Mientras tanto, el pájaro se acercó sin miedo hacia nosotros. A medio camino se detuvo, y con su pico levantó lo que pareció ser un trozo de galleta que alguien dejó caer. Casi de inmediato, tres pájaros más llegaron al lugar — todos de diferente especie. Nos quedamos en silencio, admirando los diferentes plumajes y sus colores despampanantes, pero fuimos sorprendidos aún más por lo que pasó a continuación.
El pájaro negro, con la galleta en el pico, comenzó a golpear la galleta contra una roca. Cada golpe desprendía pequeños trozos de galleta, los cuales eran recogidos por los otros pájaros de una manera extrañamente civilizada. La naturaleza suele ser cruel y despiadada, pero me di cuenta de que nada es absoluto en esta vida, solo basta poner un poco de atención para dejar que te sorprenda con escenas como esta. Una pizca de bondad en un mundo despiadado, protagonizada por un pájaro negro y sus tres amigos.
Seguimos sentados comentando la escena de los pájaros cuando, de repente, Paola miró hacia mis pies y me dijo en voz bien baja:— No…te…muevas…un…centímetro — Me quedé congelado, esperando sentir la mordida de algún animal desconocido en mi pierna en cualquier momento. Entonces, bajé la mirada y vi una tortuga que caminaba entre mis piernas, en dirección hacia un lugar desconocido, a un paso lento pero seguro.
Más adelante, siguiendo el sendero, una mariposa azul se cruzó por delante de nosotros. Paola se detuvo para sacarle una foto y extendió su mano. Para mi sorpresa, la mariposa azul levantó vuelo desde la enorme hoja donde se había posado y lentamente voló hacia ella. Yo quedé boquiabierto — Magia en un martes cualquiera — me dije a mi mismo.
Una caminata por un jardín botánico en medio de una ciudad de tres millones de habitantes, la brisa de aire fresco y un poco de ardillas, pájaros, mariposas y tortugas, me llevaron hacia un lugar especial guardado en mi memoria. Un lugar entre el guayabo y el bosque de eucaliptos: el bosque Esteban, como solía llamarlo mi abuelita. El guayabo se encontraba en el jardín de atrás de la casa principal de la finca. La generosidad de la tierra en ese valle de la sierra ecuatoriana era tal, que en épocas de cosecha no alcanzábamos a llevarnos todas las frutas de vuelta a casa. La fruta sobrante maduraba y caía al pie de los arboles. Las guayabas se descomponían y desprendían un agradable aroma ácido y fresco, que perfumaba nuestras tardes y que se incrustó en lo más profundo de mi memoria olfativa.

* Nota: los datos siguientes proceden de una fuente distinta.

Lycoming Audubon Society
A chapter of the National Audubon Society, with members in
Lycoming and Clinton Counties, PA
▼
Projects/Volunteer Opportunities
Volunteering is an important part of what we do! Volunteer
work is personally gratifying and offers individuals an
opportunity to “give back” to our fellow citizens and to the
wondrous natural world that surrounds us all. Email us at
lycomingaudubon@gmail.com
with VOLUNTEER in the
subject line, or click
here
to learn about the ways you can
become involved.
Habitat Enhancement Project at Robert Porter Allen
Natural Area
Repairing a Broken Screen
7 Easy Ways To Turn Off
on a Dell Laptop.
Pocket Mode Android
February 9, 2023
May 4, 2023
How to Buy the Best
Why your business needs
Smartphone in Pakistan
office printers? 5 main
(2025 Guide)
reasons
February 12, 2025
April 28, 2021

Por aquel entonces, aprendí la virtud del aburrimiento. Por fortuna aún no existía la tecnología invasiva de hoy — en casa sí teníamos computadora y unos años después el internet, pero salir de la ciudad significaba indudablemente tener contacto con los árboles, los pájaros y el río. El aburrimiento, después de todo, da rienda suelta a la creatividad. Y así fue que en esas tardes junto a los abuelos, cuando ellos se sentaban a leer, me aventuraba hacia las quebradas y los cultivos de maíz y papas para jugar. ¿Qué jugaba? sinceramente no me acuerdo, pero ahora entiendo que ese no era el punto.

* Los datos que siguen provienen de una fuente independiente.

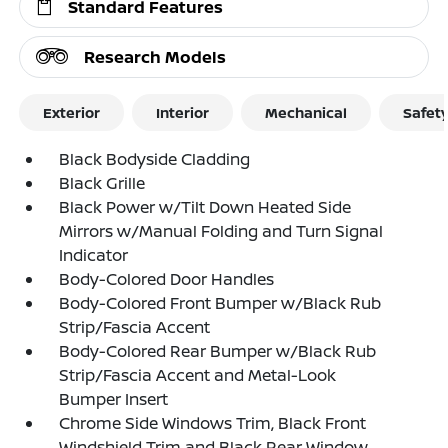
Standard Features
Research Models
Exterior
Interior
Mechanical
Safet
Black Bodyside Cladding
Black Grille
Black Power w/Tilt Down Heated Side
Mirrors w/Manual Folding and Turn Signal
Indicator
Body-Colored Door Handles
Body-Colored Front Bumper w/Black Rub
Strip/Fascia Accent
Body-Colored Rear Bumper w/Black Rub
Strip/Fascia Accent and Metal-Look
Bumper Insert
Chrome Side Windows Trim, Black Front
Windshield Trim and Black Rear Window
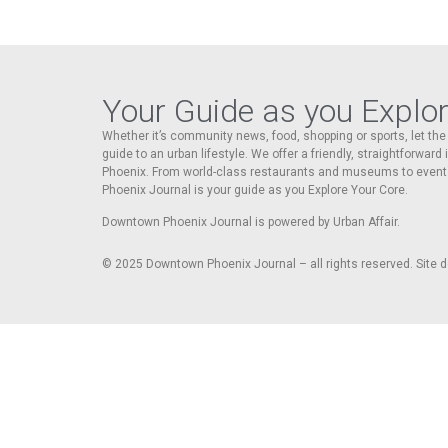
Your Guide as you Explo
Whether it’s community news, food, shopping or sports, let t
guide to an urban lifestyle. We offer a friendly, straightforward
Phoenix. From world-class restaurants and museums to event
Phoenix Journal is your guide as you Explore Your Core.
Downtown Phoenix Journal is powered by Urban Affair.
© 2025
Downtown Phoenix Journal – all rights reserved. Site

Fue durante esas tardes en la finca, cuando aprendí a leer. No me refiero al acto en sí mismo de leer, pues tuve el privilegio de ir a la escuela. Me refiero a leer por leer, no por deber. Mis abuelos se acompañaban juntos, sentados en el porche, cada uno con su mirada fija en un libro o una revista o un panfleto de los testigos de Jehová, lo que sea, pero siempre leyendo. Luego, cuando empezaba a caer el sol, mi abuela se ponía de pie y ordenaba la mesa para el café de media tarde. Algunos días, cuando la temperatura bajaba demasiado, ordenaba que se prenda la chimenea. Después de comer, volvían a la sala de estar, a leer y ver el fuego arder — ¡qué simple era la vida entonces!

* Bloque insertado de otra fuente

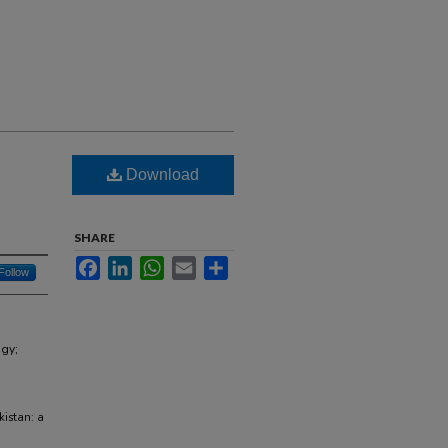
Download
SHARE
Facebook
LinkedIn
WhatsApp
Email
Share
Follow
ogy;
kistan: a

Todo lo malo se aprende saben decir. Pero lo bueno también. Así que desde ese entonces, siempre que veo libros, o revistas, o panfletos de los testigos de Jehová, me devoro las palabras. A lo mejor es un instinto natural para quien escribe, pues uno no puede dar lo que no tiene. Entonces, inconscientemente, empecé a devorar todas las palabras que encontraba al frente. Ahora me doy cuenta de que simplemente estoy vomitando todas esas palabras que tragué durante mi vida. Una especie de acto reflejo, similar a llenar un vaso con agua sin detenerte. Eventualmente el agua desbordará el vaso y, en el caso improbable de que ese caudal nunca pare, podría inundar por completo el Taj Mahal o hasta el mundo entero.
De pronto, desperté de mi trance cuando la misma ardilla traviesa bajó del árbol y cruzó a toda velocidad frente a nosotros, para perderse entre los arbustos. En ese momento, regresé al presente y sentí una calidez que brotaba desde el centro de mi cuerpo. Me dio gusto oler nuevamente esos aromas de la tierra y sentir esa brisa que, de alguna manera, me llevaron a otro lugar y a otro tiempo, allá entre el guayabo y el bosque de eucaliptos.